**AIM OF THE EXERCISE**
Starting with the line that contains "Viet Nam’s fossil" and continuing through the line that contains "Fossil gas is", output those lines of the items below as a numbered list, leaving out blank lines.

[Stored data]

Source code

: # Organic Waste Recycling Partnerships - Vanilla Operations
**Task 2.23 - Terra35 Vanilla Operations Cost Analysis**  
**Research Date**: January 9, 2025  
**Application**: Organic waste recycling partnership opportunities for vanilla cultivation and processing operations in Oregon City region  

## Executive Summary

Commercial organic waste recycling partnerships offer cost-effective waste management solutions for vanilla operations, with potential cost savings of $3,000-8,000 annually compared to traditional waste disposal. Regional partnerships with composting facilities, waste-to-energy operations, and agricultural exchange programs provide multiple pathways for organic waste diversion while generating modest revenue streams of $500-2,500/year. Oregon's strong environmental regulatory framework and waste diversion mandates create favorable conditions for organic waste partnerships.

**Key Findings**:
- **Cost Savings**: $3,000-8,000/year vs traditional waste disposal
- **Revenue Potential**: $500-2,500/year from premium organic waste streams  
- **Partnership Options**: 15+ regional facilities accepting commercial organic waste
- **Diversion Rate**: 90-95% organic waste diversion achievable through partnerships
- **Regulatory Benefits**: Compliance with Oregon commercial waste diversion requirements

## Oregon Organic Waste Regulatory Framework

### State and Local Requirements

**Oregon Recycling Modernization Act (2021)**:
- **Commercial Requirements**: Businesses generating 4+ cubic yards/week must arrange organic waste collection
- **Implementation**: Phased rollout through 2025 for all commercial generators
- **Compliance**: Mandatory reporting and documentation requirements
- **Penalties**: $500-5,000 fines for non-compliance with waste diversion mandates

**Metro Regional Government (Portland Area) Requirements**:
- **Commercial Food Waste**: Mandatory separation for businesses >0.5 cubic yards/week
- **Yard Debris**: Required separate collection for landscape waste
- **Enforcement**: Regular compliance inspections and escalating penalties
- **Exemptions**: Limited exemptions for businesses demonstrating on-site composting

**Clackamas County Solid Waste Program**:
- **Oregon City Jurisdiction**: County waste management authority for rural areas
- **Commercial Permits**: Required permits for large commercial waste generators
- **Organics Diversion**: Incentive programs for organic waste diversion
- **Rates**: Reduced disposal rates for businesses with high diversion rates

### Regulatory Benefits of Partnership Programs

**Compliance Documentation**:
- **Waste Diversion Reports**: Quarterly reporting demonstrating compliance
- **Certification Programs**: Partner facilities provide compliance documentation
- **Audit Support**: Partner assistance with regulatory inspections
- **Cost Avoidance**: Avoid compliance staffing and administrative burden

==

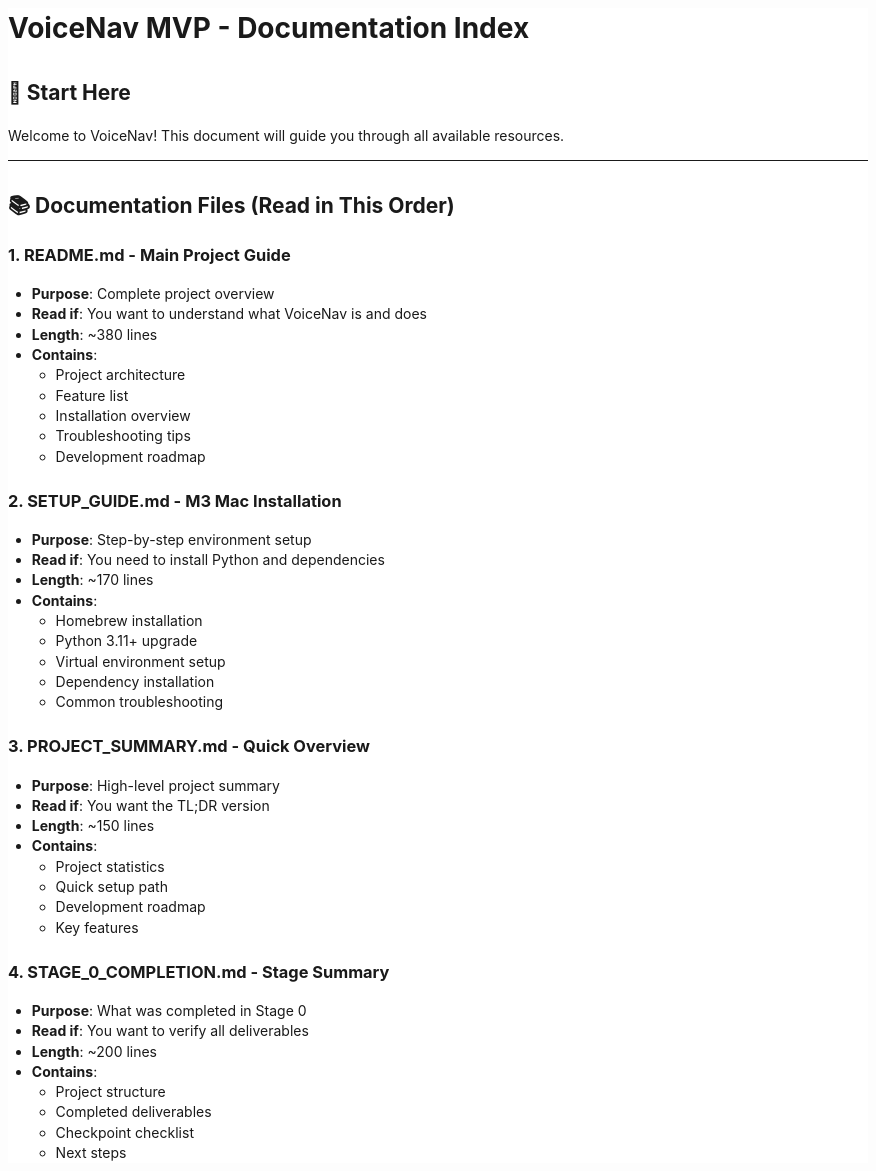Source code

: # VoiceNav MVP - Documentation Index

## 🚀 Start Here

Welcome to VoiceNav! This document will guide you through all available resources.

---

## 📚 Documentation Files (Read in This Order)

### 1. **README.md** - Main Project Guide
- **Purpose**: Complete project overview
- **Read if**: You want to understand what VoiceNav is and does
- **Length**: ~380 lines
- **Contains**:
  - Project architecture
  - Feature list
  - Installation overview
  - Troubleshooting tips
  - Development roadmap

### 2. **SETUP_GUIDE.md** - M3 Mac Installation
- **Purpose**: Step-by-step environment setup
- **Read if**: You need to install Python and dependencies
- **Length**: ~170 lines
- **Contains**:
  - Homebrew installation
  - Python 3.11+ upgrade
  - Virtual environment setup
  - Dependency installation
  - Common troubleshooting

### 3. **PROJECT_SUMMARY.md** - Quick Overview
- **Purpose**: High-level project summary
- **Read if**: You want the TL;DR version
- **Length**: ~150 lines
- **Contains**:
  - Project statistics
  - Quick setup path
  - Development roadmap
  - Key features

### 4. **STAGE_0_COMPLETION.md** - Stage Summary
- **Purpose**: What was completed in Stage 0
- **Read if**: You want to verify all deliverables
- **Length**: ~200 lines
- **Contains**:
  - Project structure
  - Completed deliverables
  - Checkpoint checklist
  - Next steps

---

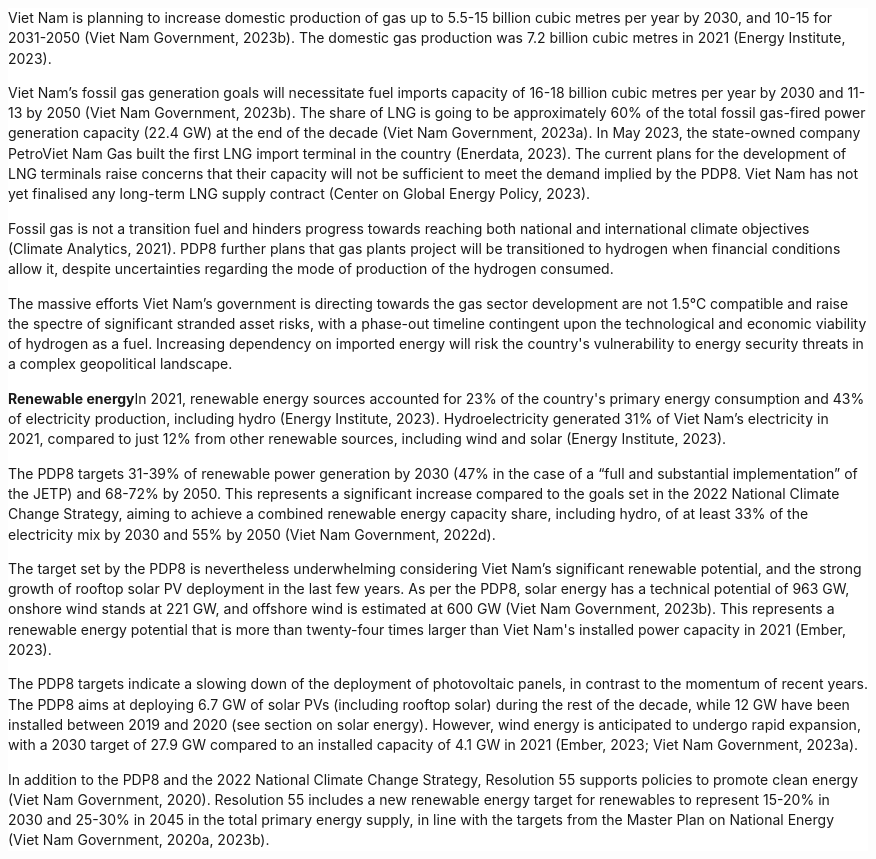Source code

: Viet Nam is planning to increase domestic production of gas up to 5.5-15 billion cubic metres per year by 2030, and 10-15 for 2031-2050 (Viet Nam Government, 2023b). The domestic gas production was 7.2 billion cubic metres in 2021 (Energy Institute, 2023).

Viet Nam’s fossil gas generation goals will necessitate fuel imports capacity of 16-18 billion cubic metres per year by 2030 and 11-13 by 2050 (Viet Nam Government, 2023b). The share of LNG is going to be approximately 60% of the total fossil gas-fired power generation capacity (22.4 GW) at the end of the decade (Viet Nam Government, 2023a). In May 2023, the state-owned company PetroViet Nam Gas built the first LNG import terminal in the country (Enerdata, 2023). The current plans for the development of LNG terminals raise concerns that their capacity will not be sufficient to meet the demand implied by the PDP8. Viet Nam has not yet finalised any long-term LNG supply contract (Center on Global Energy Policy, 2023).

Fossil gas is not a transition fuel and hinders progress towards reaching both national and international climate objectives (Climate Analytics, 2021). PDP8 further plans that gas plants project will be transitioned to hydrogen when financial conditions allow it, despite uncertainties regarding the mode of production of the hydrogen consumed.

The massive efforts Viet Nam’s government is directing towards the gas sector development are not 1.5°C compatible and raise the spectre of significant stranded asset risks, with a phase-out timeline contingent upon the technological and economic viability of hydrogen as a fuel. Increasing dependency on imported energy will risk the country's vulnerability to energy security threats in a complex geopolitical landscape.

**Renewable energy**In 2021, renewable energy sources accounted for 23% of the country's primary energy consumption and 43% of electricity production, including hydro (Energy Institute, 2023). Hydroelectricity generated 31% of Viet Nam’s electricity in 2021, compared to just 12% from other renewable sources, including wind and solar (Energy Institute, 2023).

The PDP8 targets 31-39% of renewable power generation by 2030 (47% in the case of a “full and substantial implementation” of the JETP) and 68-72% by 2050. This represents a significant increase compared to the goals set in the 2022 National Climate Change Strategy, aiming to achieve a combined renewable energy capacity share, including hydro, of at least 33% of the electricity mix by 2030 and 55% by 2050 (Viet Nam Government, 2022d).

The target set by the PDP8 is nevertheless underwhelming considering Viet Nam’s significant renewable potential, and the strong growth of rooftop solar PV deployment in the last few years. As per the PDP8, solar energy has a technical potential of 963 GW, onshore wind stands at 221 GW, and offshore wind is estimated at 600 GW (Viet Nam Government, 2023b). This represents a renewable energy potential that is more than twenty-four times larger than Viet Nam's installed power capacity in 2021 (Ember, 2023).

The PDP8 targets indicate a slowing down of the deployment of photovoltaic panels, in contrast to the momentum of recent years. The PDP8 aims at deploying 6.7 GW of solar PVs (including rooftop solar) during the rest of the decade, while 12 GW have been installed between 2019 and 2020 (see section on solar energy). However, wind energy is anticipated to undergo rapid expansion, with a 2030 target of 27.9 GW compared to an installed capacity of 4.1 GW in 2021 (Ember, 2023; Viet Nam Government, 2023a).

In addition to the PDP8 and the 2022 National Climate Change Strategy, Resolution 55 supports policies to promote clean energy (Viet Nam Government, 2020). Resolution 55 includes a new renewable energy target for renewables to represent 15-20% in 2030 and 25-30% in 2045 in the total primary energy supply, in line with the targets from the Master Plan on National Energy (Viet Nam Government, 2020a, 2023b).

**ANSWER BELOW**
1. Viet Nam’s fossil gas generation goals will necessitate fuel imports capacity of 16-18 billion cubic metres per year by 2030 and 11-13 by 2050 (Viet Nam Government, 2023b). The share of LNG is going to be approximately 60% of the total fossil gas-fired power generation capacity (22.4 GW) at the end of the decade (Viet Nam Government, 2023a). In May 2023, the state-owned company PetroViet Nam Gas built the first LNG import terminal in the country (Enerdata, 2023). The current plans for the development of LNG terminals raise concerns that their capacity will not be sufficient to meet the demand implied by the PDP8. Viet Nam has not yet finalised any long-term LNG supply contract (Center on Global Energy Policy, 2023).
2. Fossil gas is not a transition fuel and hinders progress towards reaching both national and international climate objectives (Climate Analytics, 2021). PDP8 further plans that gas plants project will be transitioned to hydrogen when financial conditions allow it, despite uncertainties regarding the mode of production of the hydrogen consumed.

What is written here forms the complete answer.